What this task involves
Find every line in the rows below that contains the word "series", and copy each of those lines in full.

Provided material
<<<<
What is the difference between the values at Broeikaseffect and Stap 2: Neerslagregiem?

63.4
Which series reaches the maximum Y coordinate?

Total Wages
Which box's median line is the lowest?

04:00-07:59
>>>>
<<<<
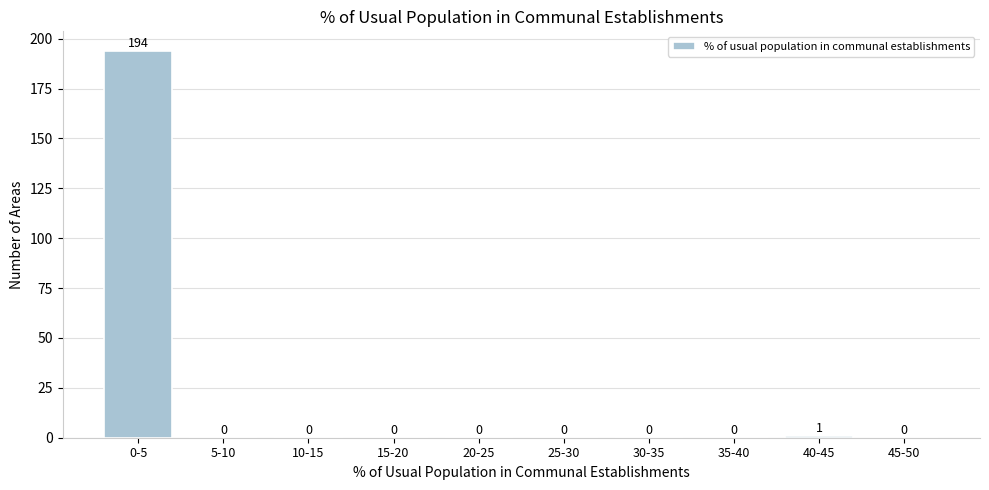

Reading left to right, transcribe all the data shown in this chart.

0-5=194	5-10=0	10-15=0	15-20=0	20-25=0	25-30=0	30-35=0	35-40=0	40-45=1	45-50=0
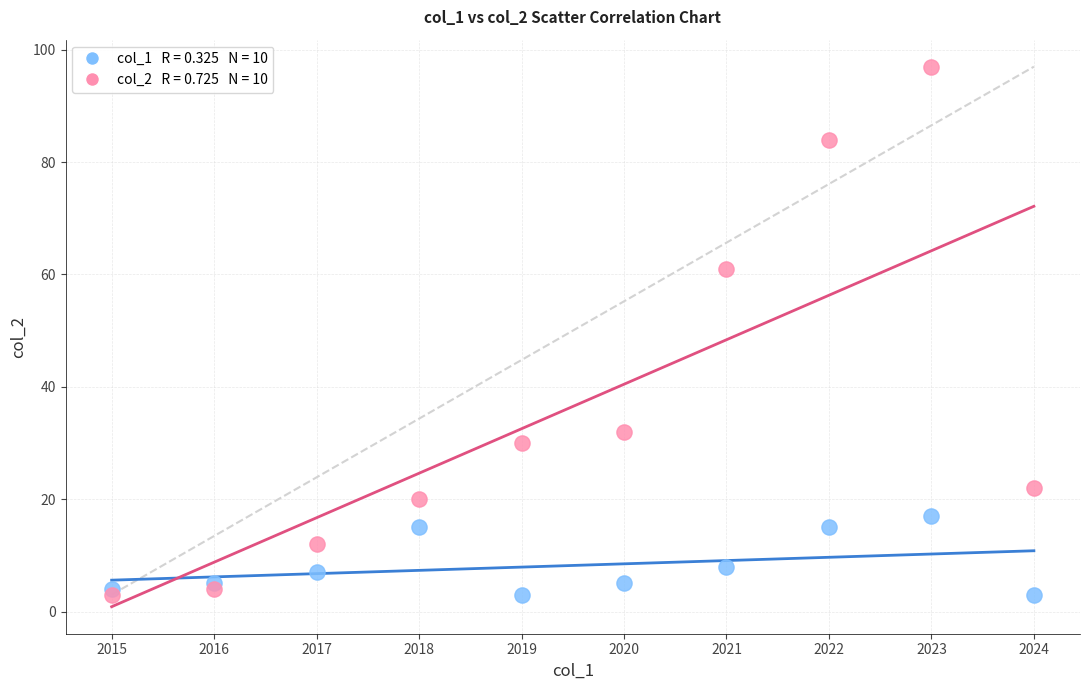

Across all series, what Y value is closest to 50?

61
>>>>
Exercise answer
Which series reaches the maximum Y coordinate?
Across all series, what Y value is closest to 50?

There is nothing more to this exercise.